Heat-resistant structure made of polyimide aerogel

Now, scientists at Empa have developed a high-temperature-resistant polyimide aerogel and improved it so that the material meets the required mechanical strength and flexibility in addition to heat resistance. This was preceded by extensive research work on the chemical composition, the selection of raw materials, polymerization, and solvent processes. The aerogel, which mainly consists of air-filled pores enclosed by a heat-resistant plastic, can now be cast in a single mold. It completely encases the sensitive electronic components, protecting them from heat up to 200 °C. Furthermore, a thermal management system is integrated into the FireDrone, which monitors the temperature of the components and cools them down additionally.

The company is currently testing the FireDrone at the Swiss training ground of the Andelfingen training center and at the Holcim cement plant in Siggenthal. Higher temperatures are generated in the cement plant, allowing the drone to be tested under real conditions. FireDrone intends to use the drone not only for fire operations but also for inspection work wherever high temperatures occur due to chemical processes and long cooling phases prevent rapid inspections.
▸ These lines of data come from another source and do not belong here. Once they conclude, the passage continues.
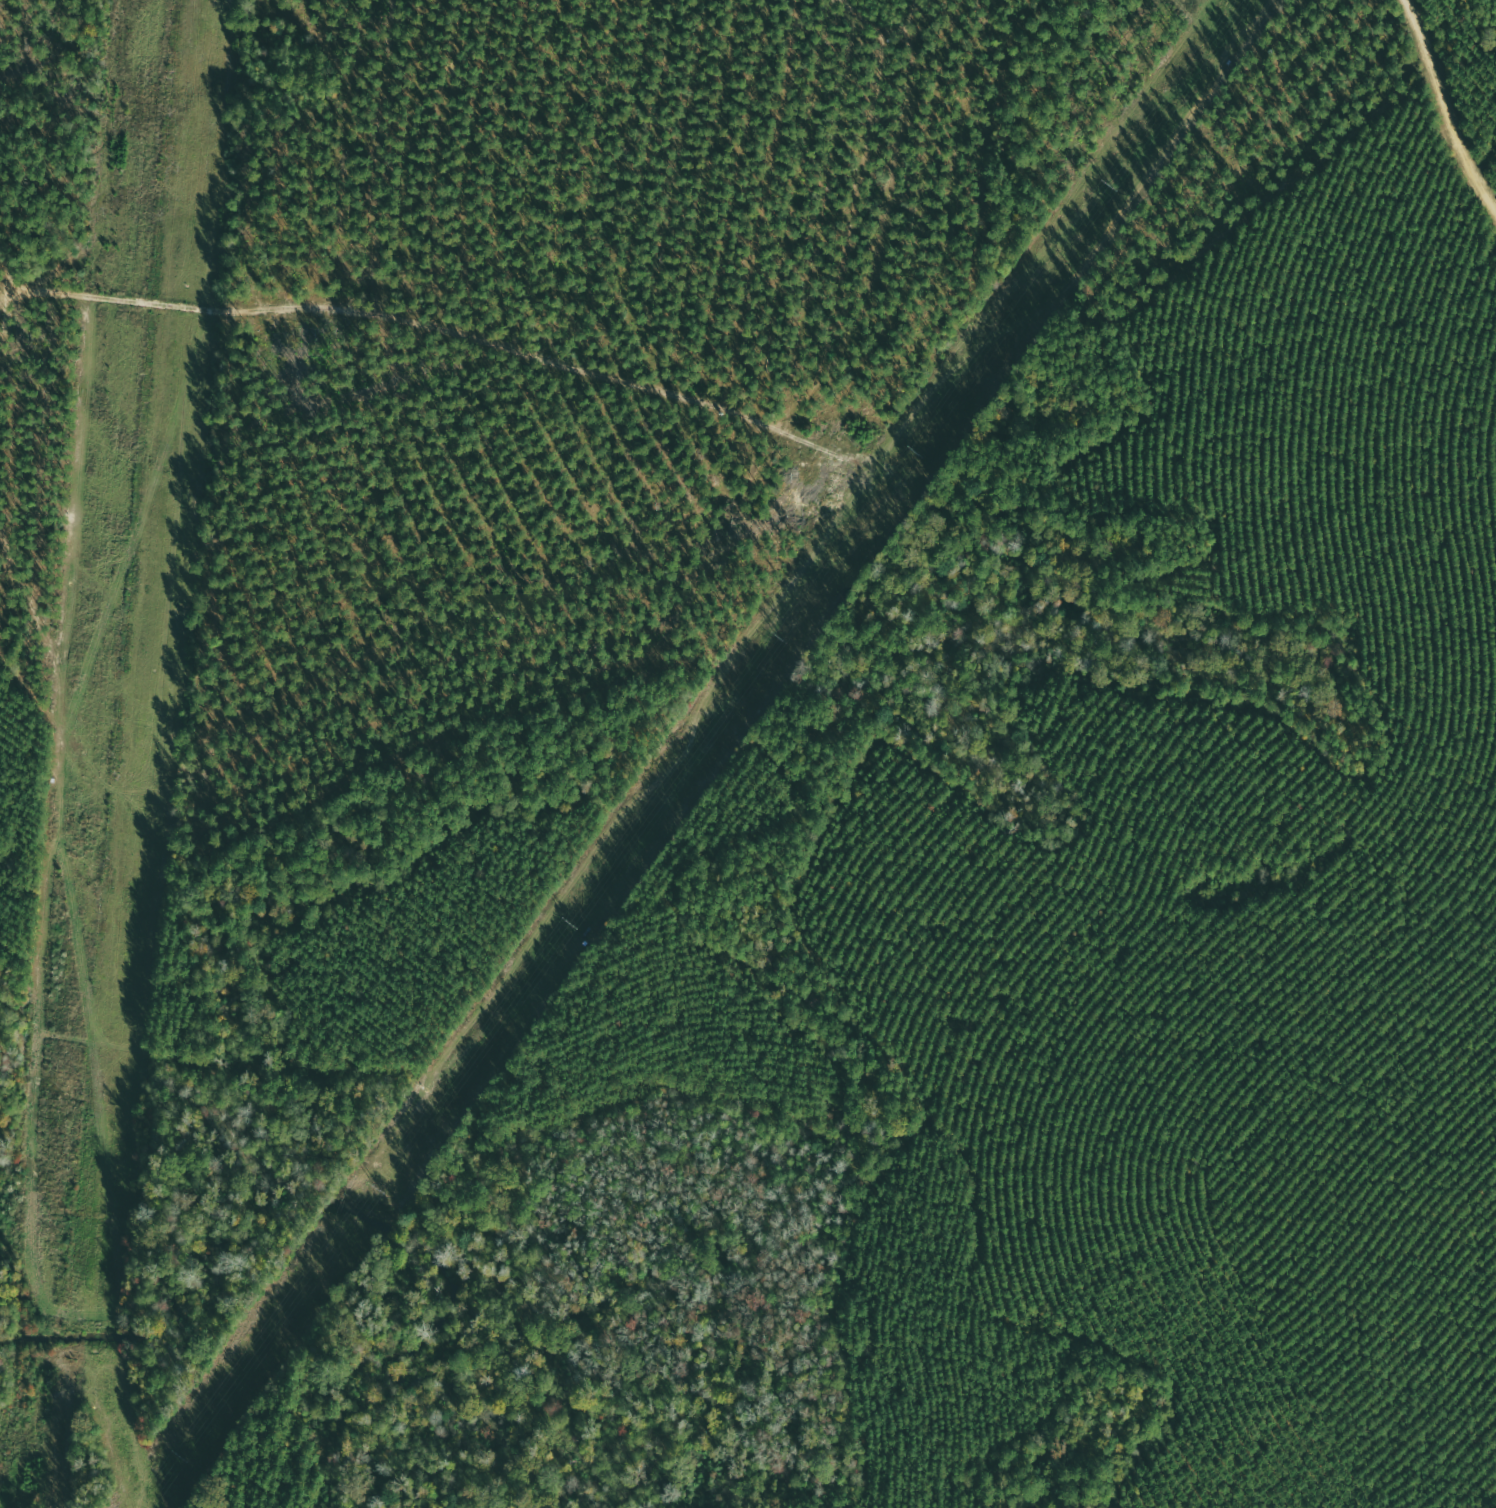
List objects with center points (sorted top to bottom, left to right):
power tower: (1107, 183)
road: (728, 244)
power tower: (912, 448)
power tower: (776, 636)
power tower: (567, 922)
power tower: (374, 1186)
power tower: (177, 1456)

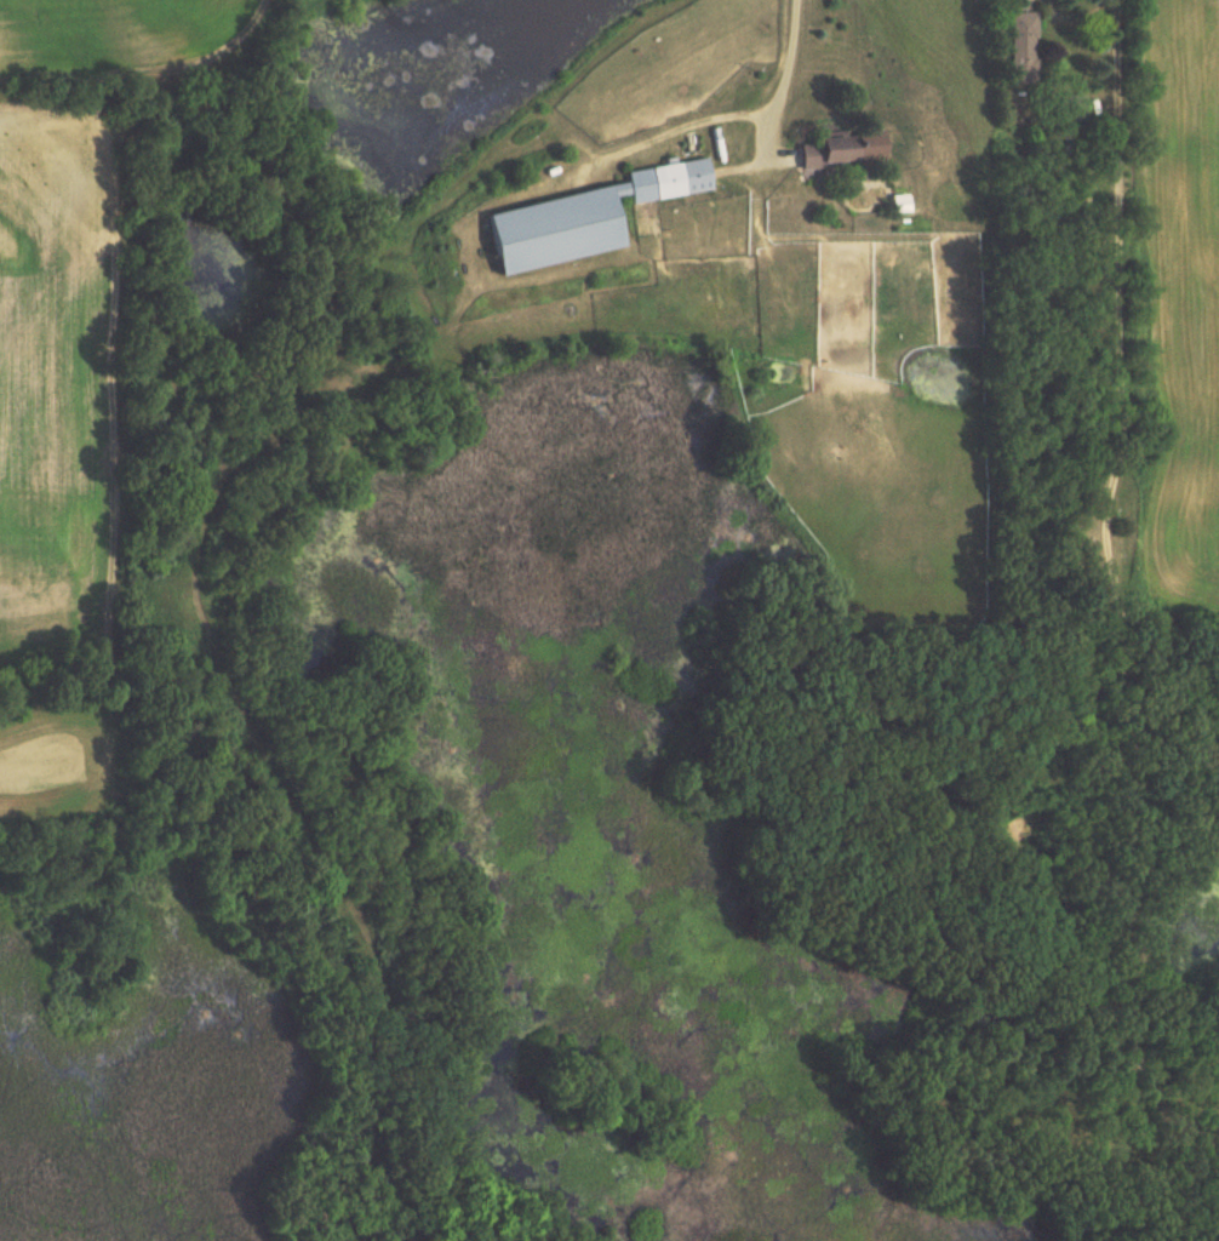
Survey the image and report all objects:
building: (1023, 48)
road: (786, 74)
building: (1072, 107)
building: (824, 150)
building: (576, 218)
road: (1117, 594)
These normally lead to long downtimes, energy losses, and high costs. Examples of such plants include cement works, steel mills, and waste incineration plants.

FireDrone is currently developing a heat-resistant, mobile docking, charging, and maintenance station: FireDrone Nest. After a mission, the FireDrone is intended to land autonomously there, dock, and be prepared for the next flight.

The tests of the drone are intended to mark the transition from a research project to a practically applicable product.

(olb)